C'è un aggettivo che più di ogni altro è in grado di qualificare questo album, l'esordio degli ormai famosi Morcheeba: sensuale.
Sensuale come la voce di Skye Edwards, la quale preferisce un timbro sussurrato e leggero ai poderosi gorgheggi della maggior parte delle voci nere. Sensuale come gli arrangiamenti tranquilli, fluidi e mai spigolosi dei fratelli polistrumentisti Godfrey, Ross (chitarra, basso, tastiere) e Paul (batterista e dj).

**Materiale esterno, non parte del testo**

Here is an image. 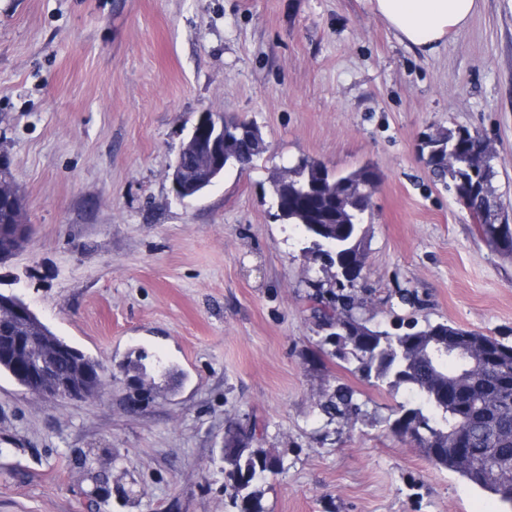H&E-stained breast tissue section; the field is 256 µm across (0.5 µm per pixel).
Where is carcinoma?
Segmentation results:
<instances>
[{
  "label": "carcinoma",
  "instance_id": "cac0c4a2",
  "mask_svg": "<svg viewBox=\"0 0 512 512\" xmlns=\"http://www.w3.org/2000/svg\"><path fill=\"white\" fill-rule=\"evenodd\" d=\"M433 137L436 143L454 149L458 167L471 164L474 141L482 139L478 132L462 138L459 129L445 126L437 127ZM302 162L303 166H291L281 173L290 187L288 215L283 222L301 229L308 243L306 249L311 251L329 240L339 255L337 260L332 256L328 259L335 268L338 291L317 284L316 292L310 295V317L324 332L322 344L332 347L328 354L357 363V369L368 378L374 375L391 387H407L420 403L404 410L390 428L397 429L403 421L418 422L422 435L416 438V445L434 467L454 472L512 506V345L428 317L400 324L398 332L371 325L357 283L366 256L363 227L379 174L370 164L344 175H332L319 161L304 158ZM426 165L434 181L447 188L455 185L453 172L434 157H428ZM494 175L490 161L478 170L482 195L477 201L465 202L474 220L482 215L491 220L498 213L499 200L492 189ZM476 230L498 254L512 258V224H478ZM441 332L465 336L468 345L487 343V372L475 381H453L448 372L454 365L443 358V374L435 376L426 347ZM318 406L329 423L354 422L361 412L355 390L344 384L323 393ZM450 431L463 436L464 447L479 451L483 456L480 464L460 466L451 451L433 458V448L425 435L435 436L434 444L446 448ZM226 436L237 442L238 452L224 459V473L228 481L243 485L234 505L239 512H264L256 485L277 473L282 461L269 467L272 455L252 447L254 435L249 429H229Z\"/></svg>",
  "mask_w": 512,
  "mask_h": 512
}]
</instances>
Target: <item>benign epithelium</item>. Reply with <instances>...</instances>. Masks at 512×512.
Instances as JSON below:
<instances>
[{"mask_svg":"<svg viewBox=\"0 0 512 512\" xmlns=\"http://www.w3.org/2000/svg\"><path fill=\"white\" fill-rule=\"evenodd\" d=\"M248 133L240 124L224 127L208 112L202 113L193 126L188 140L183 144L170 174L172 191L176 199L184 201L198 197L200 187L207 184L210 170L216 162L235 156L237 140ZM8 199L13 205L16 224L22 231L11 244L0 243V262L14 256L30 243L21 192L13 180L8 156L0 151V200ZM39 318L27 303L16 294L0 293V325L3 323L36 324ZM458 339L448 338L441 343L437 353H445L459 367L460 375L478 377L482 372V360L470 348L457 346ZM77 351L63 339L47 342L29 330L25 336H16L10 346L0 344V359H10L16 375L24 381V387L32 393L70 401L96 399L105 384L106 370L100 362L90 366L78 364L68 373L59 371L58 365L67 355Z\"/></svg>","mask_w":512,"mask_h":512,"instance_id":"1","label":"benign epithelium"}]
</instances>
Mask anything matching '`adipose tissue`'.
Listing matches in <instances>:
<instances>
[{
	"label": "adipose tissue",
	"mask_w": 512,
	"mask_h": 512,
	"mask_svg": "<svg viewBox=\"0 0 512 512\" xmlns=\"http://www.w3.org/2000/svg\"><path fill=\"white\" fill-rule=\"evenodd\" d=\"M370 4L401 43L429 54L468 24L478 0H370Z\"/></svg>",
	"instance_id": "obj_1"
}]
</instances>
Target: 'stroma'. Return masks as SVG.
Instances as JSON below:
<instances>
[{"label": "stroma", "mask_w": 512, "mask_h": 512, "mask_svg": "<svg viewBox=\"0 0 512 512\" xmlns=\"http://www.w3.org/2000/svg\"><path fill=\"white\" fill-rule=\"evenodd\" d=\"M204 112L253 122L268 149L183 203L169 168ZM439 126L483 132L512 205V0H479L430 54L369 0H0V150L31 226L0 292L112 373L88 402L0 373V512H237L224 433L252 424L283 462L266 512H503L388 429L407 388L324 353L323 273L274 217L271 176L299 158L375 166L358 283L373 324L426 316L512 343V260L420 153ZM141 351L178 367L176 388L130 386ZM339 383L356 423L317 406Z\"/></svg>", "instance_id": "35a3bbf8"}]
</instances>
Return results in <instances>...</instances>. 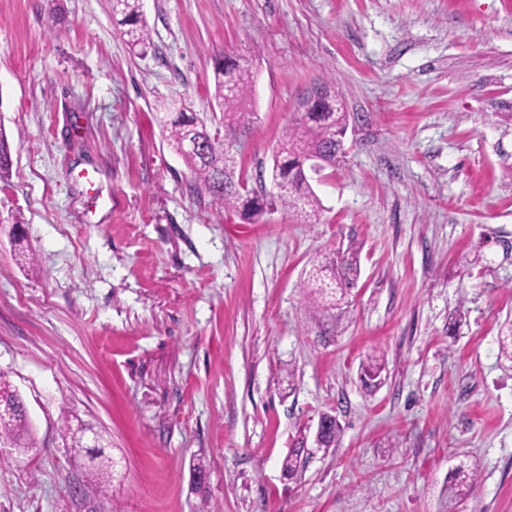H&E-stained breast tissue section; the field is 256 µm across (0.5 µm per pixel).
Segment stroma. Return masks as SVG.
Listing matches in <instances>:
<instances>
[{
  "label": "stroma",
  "mask_w": 512,
  "mask_h": 512,
  "mask_svg": "<svg viewBox=\"0 0 512 512\" xmlns=\"http://www.w3.org/2000/svg\"><path fill=\"white\" fill-rule=\"evenodd\" d=\"M142 9L152 47L135 54L112 0H0V371L35 442L0 444V512H512V0ZM227 54L256 77L234 137L214 99ZM319 82L349 126L343 162L311 176L317 223L246 219L167 142L185 105L269 192ZM352 244L356 288L319 306L309 271ZM84 428L114 462L108 490L72 448ZM462 460L480 477L451 511Z\"/></svg>",
  "instance_id": "stroma-1"
}]
</instances>
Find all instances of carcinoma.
Wrapping results in <instances>:
<instances>
[{
	"instance_id": "carcinoma-1",
	"label": "carcinoma",
	"mask_w": 512,
	"mask_h": 512,
	"mask_svg": "<svg viewBox=\"0 0 512 512\" xmlns=\"http://www.w3.org/2000/svg\"><path fill=\"white\" fill-rule=\"evenodd\" d=\"M112 11L121 16L122 34L130 49L144 53L150 47V31L141 11V0H113ZM215 96L221 102L228 125L244 132L253 119L251 106L252 80L247 69L237 68L234 60L224 57L215 65ZM349 114L343 111L336 93L313 100L303 97L298 115L283 135L282 147L274 156L271 177L281 190L269 199L250 195L242 180H234L233 168L224 144L211 137L206 127L188 108L173 109L164 125L170 145L178 152L196 183L203 185L224 205L238 208L249 219L261 216L267 206L279 204L288 215L307 223L322 209L321 200L312 188L307 170L313 160L334 166L343 157V138L347 132ZM12 160L10 145L0 133V180L9 176ZM360 248L349 246L328 263L318 265L308 275L307 286L339 304L360 273ZM11 411L8 419L0 420V442L19 448L32 447L24 403L7 375L0 372V407ZM95 461L93 481L100 488L109 484L112 461L102 458L99 448H89ZM303 446L291 449L284 458V474L293 476L301 464ZM478 481L477 472L459 463L448 478V512H453L461 499Z\"/></svg>"
}]
</instances>
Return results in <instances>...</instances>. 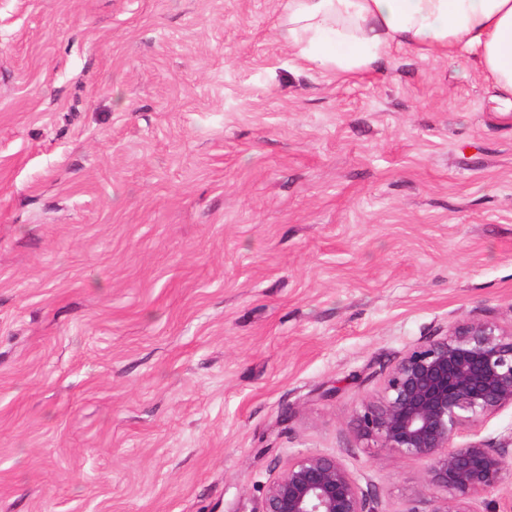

Dopo aver ascoltato il brano inziale, "Moog Island", che ci dà il benvenuto nel mondo dei Morcheeba con un piacevole calipso condito da chitarre slide pinkfloydiane, il trio inglese ci propone un trip-hop elegante e raffinato, ma allo stesso tempo molto intrigante per via della voce intima e calda di Skye e dei vari elementi che prendono parte nelle singole canzoni: elementi roots e orientaleggianti, come nell'hit "Trigger Hippie", il pezzo più famoso dell'album, funky (nella breve e strumentale "Post Humous"), elettronici (le tastiere di "Tape Loop"), vintage (l'hammond e gli arpeggi della seducente "Never An Easy Way"), classicheggianti (gli archi nella malinconica "Howling"), psichedelici (la chitarra effettata e i loop nella lunga e strumentale title-track) e hip-hop (gli scratching di "Almost Done"). È molto difficile parlare singolarmente di questi brani, in quanto, fatta eccezione per i suddetti elementi che li distinguono, sono molto simili tra loro. Ecco, forse il difetto di questo disco è proprio la ripetitività. Le canzoni che si differenziano, oltre al brano d'apertura, non sono molte e non sono nemmeno granché: il breve blues acustico di "Enjoy The Wait" è in realtà un riempitivo, la sinfonica "Col" non è malvagia ma risulta un pò melensa quando invece vuole essere commovente; chiude l'album un altro breve pezzo strumentale, "End Theme", che riprende simpaticamente il tema di "Moog Island".
Per quanto ripetitivo, si tratta comunque di un disco molto gradevole, rilassante, a suo modo anche sperimentale. L'album fu pubblicato nel 1996: erano altri tempi per i Morcheeba, facevano ancora parte dei circuiti underground. Non erano di certo le popstar patinate di "Fragments Of Freedom", il loro successo planetario, con il quale avevano virato verso un genere pop-dance molto più commerciale e meno interessante, né tanto meno il gruppo attuale, sfasciato e inconsistente (Skye se n'è andata e ha intrapreso la carriera solista, la nuova cantante non regge minimamente il confronto). Meriterebbe un pò di meno, direi 3 stelle e mezzo, ma nell'impossibilità di dare i mezzi punti approssimo volentieri per eccesso.
D'altronde, come già detto, è sempre un disco gradevole e la voce di Skye è sempre un bel sentire!